This model doesn't acknowledge the relationship between orders and customers. A customer places an order, but there's no link between the ORDER and CUSTOMER classes. The model should be changed to make that relationship explicit.

Furthermore, one of the addresses contained in the ORDER class is actually the customer's address. That address is already represented in the CUSTOMER class, so it's not needed in ORDER.

The ORDER class's second address is the shipping address. It probably makes sense to leave that address in the ORDER class rather than moving it into CUSTOMER because it tells where that particular order should be shipped. If this address is missing, the order should be shipped to the customer's address.

Because ORDER and CUSTOMER both contain addresses, it makes sense to create a new ADDRESS class to hold address data for both of those classes.

Figure 12.3 also shows that the CUSTOMER, EMPLOYEE, and VENDOR classes share several attributes in common. They all include name, address, email, and phone information, which makes intuitive sense because customers, employees, and vendors are all types of people.

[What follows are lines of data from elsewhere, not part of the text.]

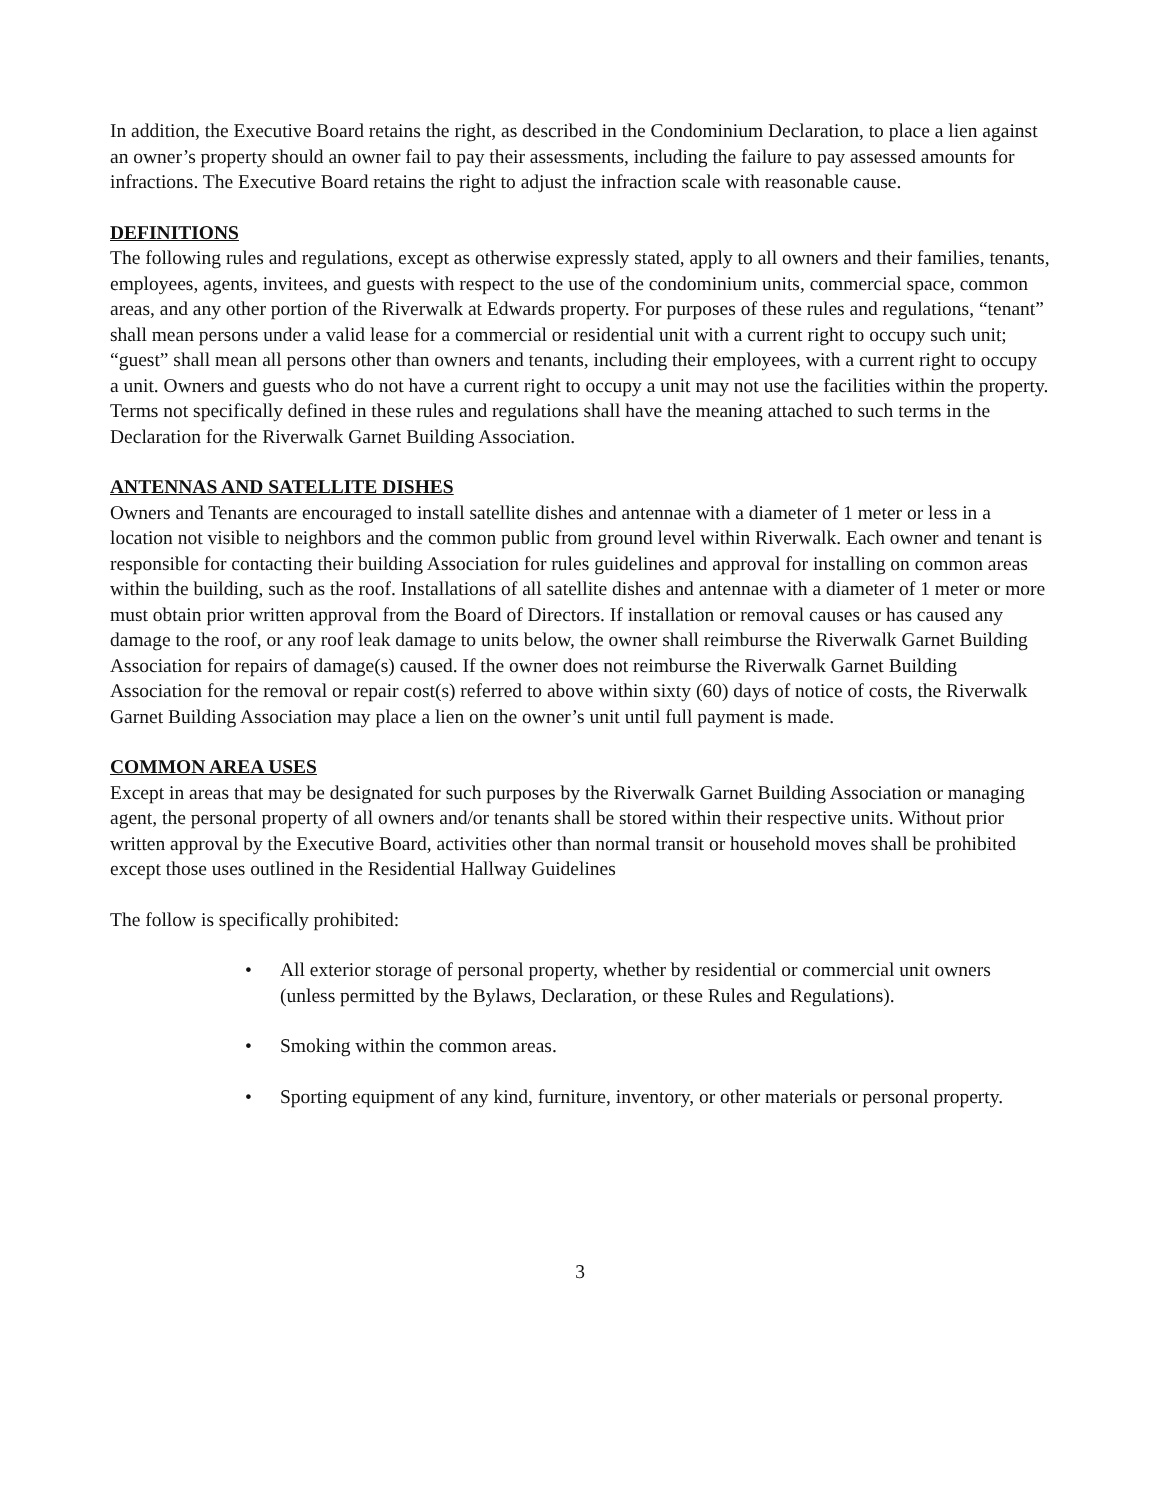In addition, the Executive Board retains the right, as described in the Condominium Declaration, to place a lien against an owner’s property should an owner fail to pay their assessments, including the failure to pay assessed amounts for infractions. The Executive Board retains the right to adjust the infraction scale with reasonable cause.
DEFINITIONS
The following rules and regulations, except as otherwise expressly stated, apply to all owners and their families, tenants, employees, agents, invitees, and guests with respect to the use of the condominium units, commercial space, common areas, and any other portion of the Riverwalk at Edwards property. For purposes of these rules and regulations, “tenant” shall mean persons under a valid lease for a commercial or residential unit with a current right to occupy such unit; “guest” shall mean all persons other than owners and tenants, including their employees, with a current right to occupy a unit. Owners and guests who do not have a current right to occupy a unit may not use the facilities within the property. Terms not specifically defined in these rules and regulations shall have the meaning attached to such terms in the Declaration for the Riverwalk Garnet Building Association.
ANTENNAS AND SATELLITE DISHES
Owners and Tenants are encouraged to install satellite dishes and antennae with a diameter of 1 meter or less in a location not visible to neighbors and the common public from ground level within Riverwalk. Each owner and tenant is responsible for contacting their building Association for rules guidelines and approval for installing on common areas within the building, such as the roof. Installations of all satellite dishes and antennae with a diameter of 1 meter or more must obtain prior written approval from the Board of Directors. If installation or removal causes or has caused any damage to the roof, or any roof leak damage to units below, the owner shall reimburse the Riverwalk Garnet Building Association for repairs of damage(s) caused. If the owner does not reimburse the Riverwalk Garnet Building Association for the removal or repair cost(s) referred to above within sixty (60) days of notice of costs, the Riverwalk Garnet Building Association may place a lien on the owner’s unit until full payment is made.
COMMON AREA USES
Except in areas that may be designated for such purposes by the Riverwalk Garnet Building Association or managing agent, the personal property of all owners and/or tenants shall be stored within their respective units. Without prior written approval by the Executive Board, activities other than normal transit or household moves shall be prohibited except those uses outlined in the Residential Hallway Guidelines
The follow is specifically prohibited:
• All exterior storage of personal property, whether by residential or commercial unit owners (unless permitted by the Bylaws, Declaration, or these Rules and Regulations).
• Smoking within the common areas.
• Sporting equipment of any kind, furniture, inventory, or other materials or personal property.
3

To recognize the relationship among customers, employees, and vendors, it makes sense to build a PERSON parent class that holds name, address, email, and phone information. The CUSTOMER, EMPLOYEE, and VENDOR classes then become subclasses of the PERSON class.

Finally, the phone information in the CUSTOMER, EMPLOYEE, and VENDOR classes is not exactly identical. The CUSTOMER and EMPLOYEE classes include both home and cell numbers, whereas the VENDOR class has only a single contact phone number. That makes sense (most vendors don't want you calling their employees at home), but it's easy to generalize the model slightly and allow the PERSON class to hold any number of phone numbers of various kinds. A VENDOR object may never need a home phone number, but it doesn't hurt to allow the possibility.

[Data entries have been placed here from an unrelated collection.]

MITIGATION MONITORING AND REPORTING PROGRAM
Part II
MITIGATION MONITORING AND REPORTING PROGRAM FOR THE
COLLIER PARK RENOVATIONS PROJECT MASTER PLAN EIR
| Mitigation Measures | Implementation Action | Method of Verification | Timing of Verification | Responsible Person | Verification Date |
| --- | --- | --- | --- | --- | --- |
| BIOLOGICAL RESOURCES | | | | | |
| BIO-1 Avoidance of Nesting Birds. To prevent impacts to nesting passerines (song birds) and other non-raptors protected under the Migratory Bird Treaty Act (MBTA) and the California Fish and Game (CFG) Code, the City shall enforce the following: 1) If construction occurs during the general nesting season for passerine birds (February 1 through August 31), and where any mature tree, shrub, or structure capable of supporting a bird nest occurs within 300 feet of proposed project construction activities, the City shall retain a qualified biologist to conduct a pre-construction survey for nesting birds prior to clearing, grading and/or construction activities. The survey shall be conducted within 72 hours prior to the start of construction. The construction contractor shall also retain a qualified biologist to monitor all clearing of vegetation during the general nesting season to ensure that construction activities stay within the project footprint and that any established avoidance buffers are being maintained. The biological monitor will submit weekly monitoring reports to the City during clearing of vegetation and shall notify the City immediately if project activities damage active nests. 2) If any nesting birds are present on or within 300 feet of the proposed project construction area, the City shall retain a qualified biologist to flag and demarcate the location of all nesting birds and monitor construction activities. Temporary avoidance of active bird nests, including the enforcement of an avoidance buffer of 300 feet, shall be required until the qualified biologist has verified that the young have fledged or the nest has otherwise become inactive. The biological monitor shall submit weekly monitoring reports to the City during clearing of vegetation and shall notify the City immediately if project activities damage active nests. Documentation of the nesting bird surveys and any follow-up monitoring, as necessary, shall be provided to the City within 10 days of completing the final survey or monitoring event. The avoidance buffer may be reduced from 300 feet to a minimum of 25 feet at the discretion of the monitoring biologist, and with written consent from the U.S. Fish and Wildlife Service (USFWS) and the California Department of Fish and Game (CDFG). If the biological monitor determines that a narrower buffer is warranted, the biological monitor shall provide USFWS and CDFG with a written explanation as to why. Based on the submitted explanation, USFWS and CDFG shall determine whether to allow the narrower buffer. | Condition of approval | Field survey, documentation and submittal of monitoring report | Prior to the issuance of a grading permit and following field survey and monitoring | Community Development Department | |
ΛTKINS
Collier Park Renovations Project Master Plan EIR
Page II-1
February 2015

Figure 12.4 shows the improved model.

A representation of an improved model. — **FIGURE 12.4**

Note that some of these steps used to improve the model actually make the database more normalized. Many people think of normalization as a step that occurs after the data model is complete, but it really occurs throughout the data modeling process. As you see parts of the database that need to be normalized (and with experience you'll see them earlier and earlier), go ahead and fix them even if the model isn't complete yet.

ENTITY-RELATIONSHIP MODELING

Though semantic object models are fairly easy to build from lists of the database's main objects and their properties, they have the disadvantage that their structure doesn't closely match that of a relational database. Although the objects typically map into relational tables, the semantic object model doesn't emphasize the relationships among the entities. It also allows data arrangements that don't fit the relational model, such as attributes that are repeated any number of times within the same entity.

An entity-relationship model has a structure that's closer to the one used by relational databases, so it makes some sense to convert the semantic object model into a set of ER diagrams.

Building an ER Diagram

To start converting the semantic object model into ER diagrams, consider a particular semantic class and build a corresponding entity set. Connect it to other entity sets representing the class's object attributes.

Finally, consider the class's group attributes. If a group attribute is repeated, you should probably move it into a new entity connected to the original one. If a group attribute occurs only once, you might still think about moving the data into a new entity to either allow repetition later or to make similar data uniform across other entities. If a STUDENT class contains a single Address group attribute, it might be worth moving the Address data into a new table that holds address data for all kinds of entities (Instructor, Employee, and so forth).

For example, the ORDER class shown in Figure 12.4 is one of the more complicated classes, having relationships with three other classes: CUSTOMER, ADDRESS, and EMPLOYEE. To start building the ER diagram, you would create an Order entity set and connect it to Customer, Address, and Employee sets.

The ORDER class has one repeating group attribute: Items. Move that data into a new InventoryItem entity set and connect it to the Order entity.

For each of the relationships, think about how many of each type of entity could be associated with a single instance of the other entity type. For example, the Order entity is related to the Customer entity. A single Order must have exactly one Customer, so the Customer end of the relationship gets cardinality 1.1. Looking at the relationship from the other end, a single Customer might have 1 or more Orders, so the Order end of the relationship gets cardinality 1.N.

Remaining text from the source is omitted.